The firm also has to decide whether to keep an ex-pat employee on his or her original U.S. payroll or to place the individual on the payroll of its entity abroad. At the same time, it also needs to be borne in mind that living abroad is very expensive—many countries have higher costs of living than here—and can be a strain for the ex-pat financially and personally.

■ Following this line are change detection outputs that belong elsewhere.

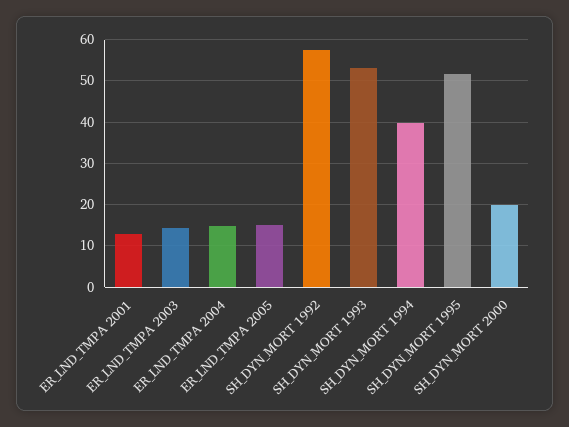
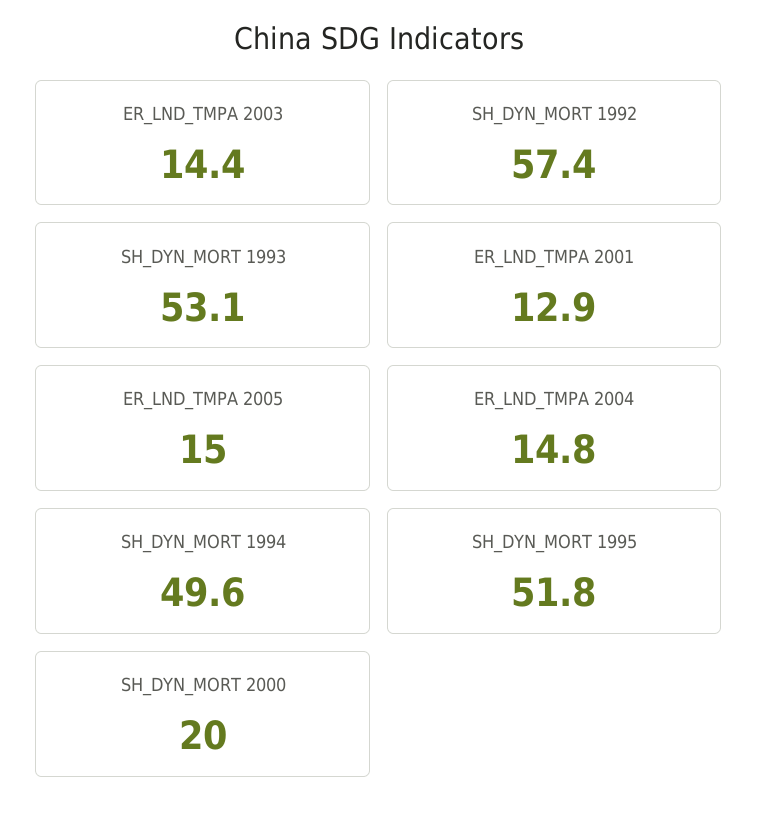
SH_DYN_MORT 1994: 40 -> 49.6

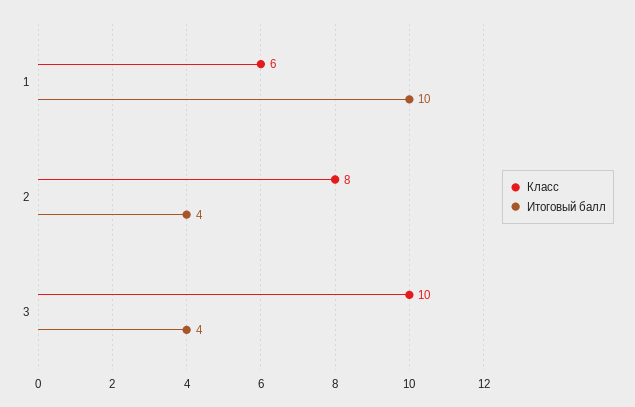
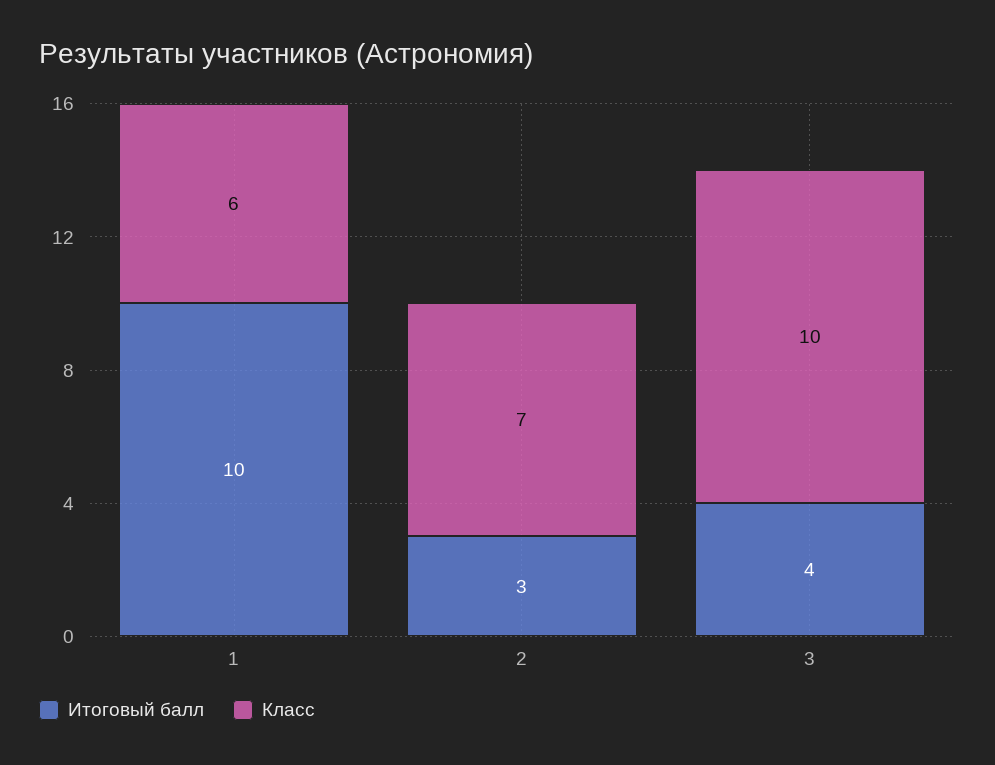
Класс, 2: 8 -> 7
Итоговый балл, 2: 4 -> 3

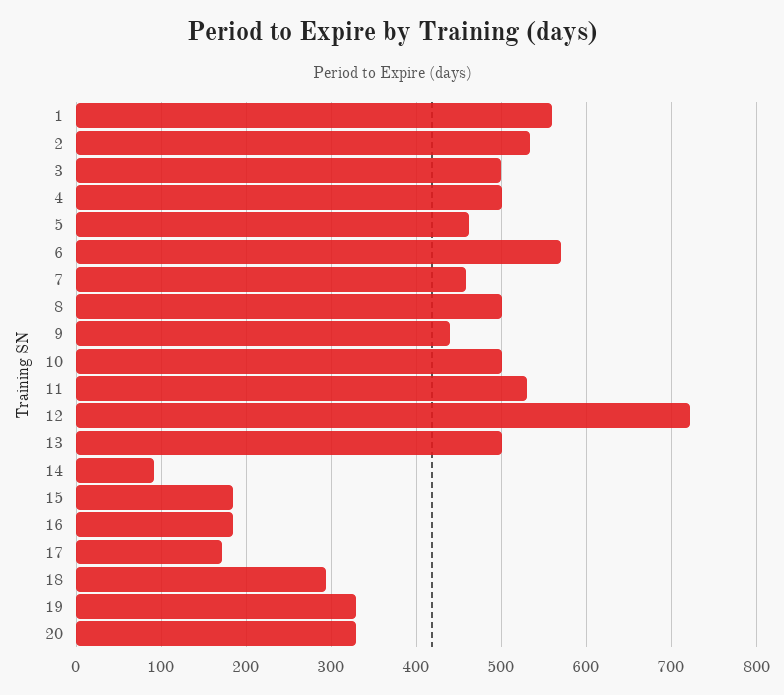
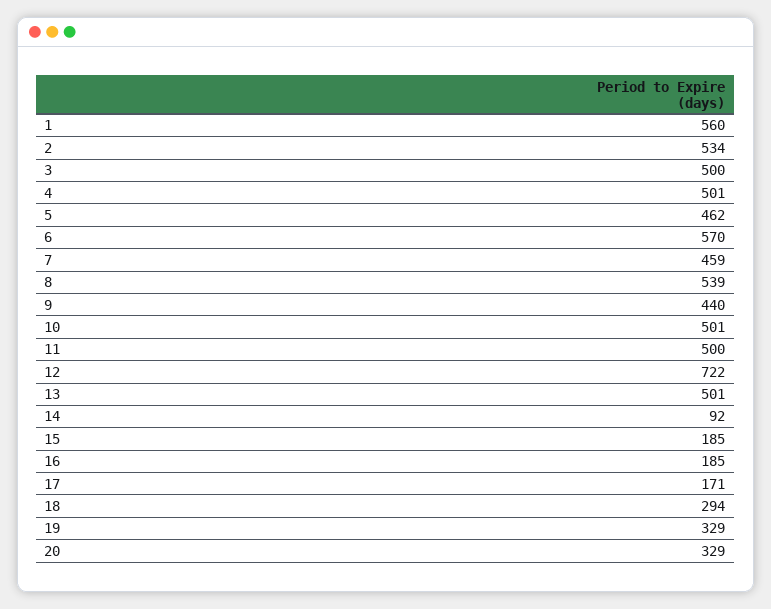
8: 500 -> 539
11: 530 -> 500

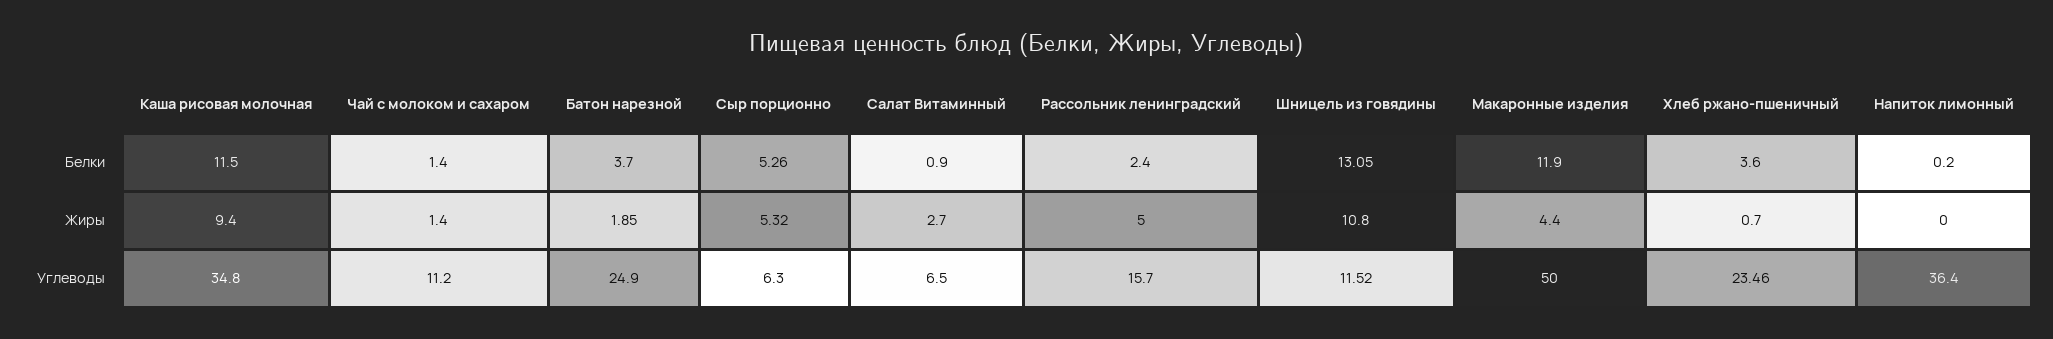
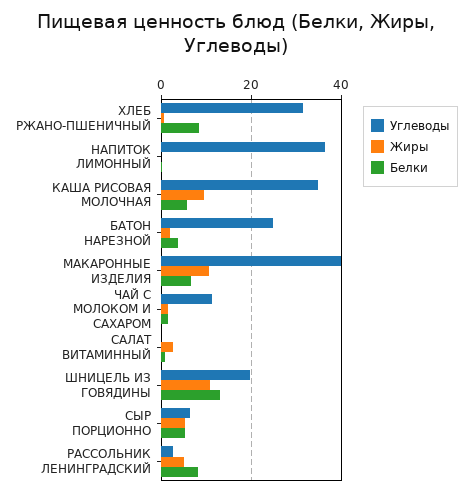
Белки, Каша рисовая молочная: 11.5 -> 6
Белки, Рассольник ленинградский: 2.4 -> 8
Белки, Макаронные изделия: 11.9 -> 6
Белки, Хлеб ржано-пшеничный: 3.6 -> 8
Жиры, Макаронные изделия: 4.4 -> 10
Углеводы, Салат Витаминный: 6.5 -> 0
Углеводы, Рассольник ленинградский: 15.7 -> 2
Углеводы, Шницель из говядины: 11.52 -> 20
Углеводы, Макаронные изделия: 50 -> 40
Углеводы, Хлеб ржано-пшеничный: 23.46 -> 32

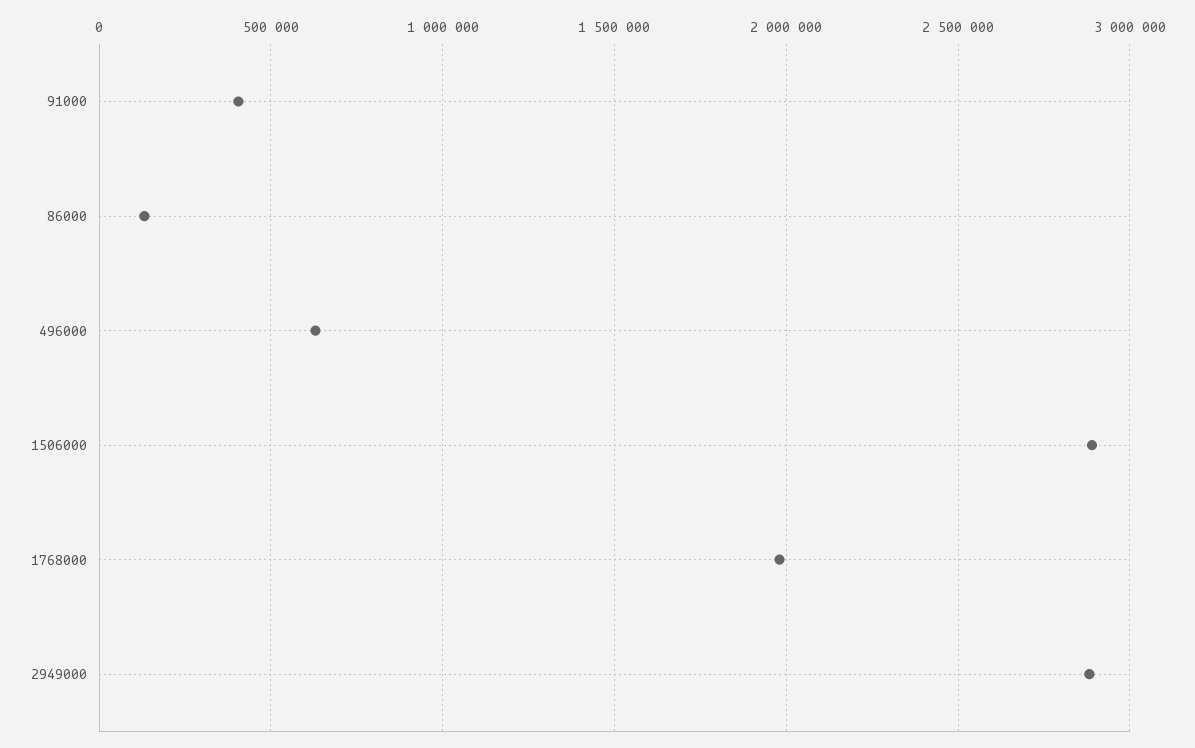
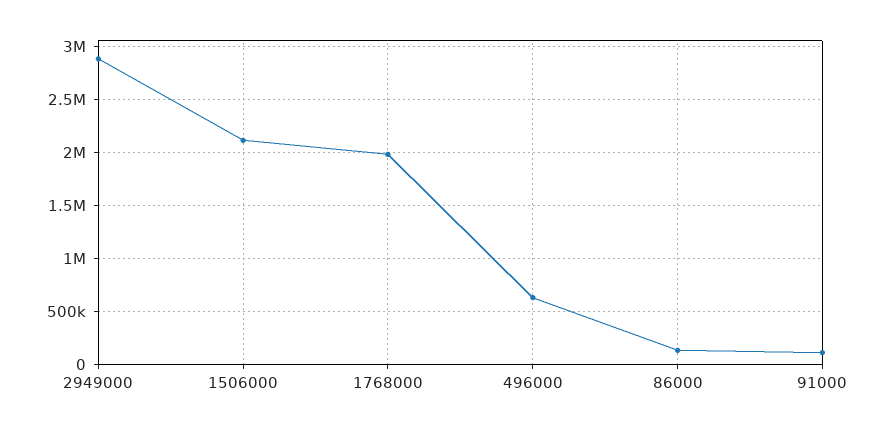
91000: 400000 -> 100000
1506000: 2900000 -> 2100000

“If I’m an executive going to London, I’m going to want a cost-of-living adjustment,” Hill explains. “I maybe want a bonus. I’m going to ask you ‘Are you going to help rent an apartment or a house there?’”
The ex-pat might also have to pay for health insurance, retirement plans and other benefits both in the host country and in the United States. By covering the additional cost of the placement, a firm can help the employee be more productive while abroad.
Even just the relatively straightforward act of terminating an employee grows more complicated abroad. U.S. firms can hire and fire at will under most circumstances, but those in many other countries cannot because of their employment laws.
“If you terminate somebody in another country, you have to have cause,” Sander explains. “If you don’t have cause then different consequences can flow from that.”
Depending upon the host country involved and its laws, the firm involved could end up in court and be forced to pay damages or severance to the ex-employee, according to Hill.
To avoid such problems, companies seeking to post employees abroad should contract with them regarding the conditions of their placements, according to attorneys and accountants who specialize in international placement issues. Compensation, insurance coverage, the time to be spent abroad and all other conditions should be down in writing.
“If we can have a good agreement, or something that lays that out before they ever take the seat on that plane, that will go a long way to addressing the issues,” Westover explains.
A firm would do well to include a “choice of law” provision in the contract that states which body of law—the United States’ or host country’s—would principally govern the terms of the placement.
“If a U.S. employer neglects to identify a choice of law provision for an expatriate assignment and an issue arises, a court in the foreign host country will, in all likelihood, apply the laws of the foreign host country,” Westover says.
Application of the host country’s laws could prove costly if a legal dispute arose. While that country’s government or courts do not need to apply a U.S. firm’s choice of law to a dispute involving an ex-pat employee, the presence of the provision creates at least a chance that it will be applied, according to Westover.
Though the issues regarding ex-pat assignments might seem daunting, Rochester-area legal and accounting firms appear ready to help local firms avoid potential problems—and business is on the upswing.
“It’s really been a very rapid growth area, and pretty successful,” Hill says.
Mike Costanza is a Rochester-area freelance writer.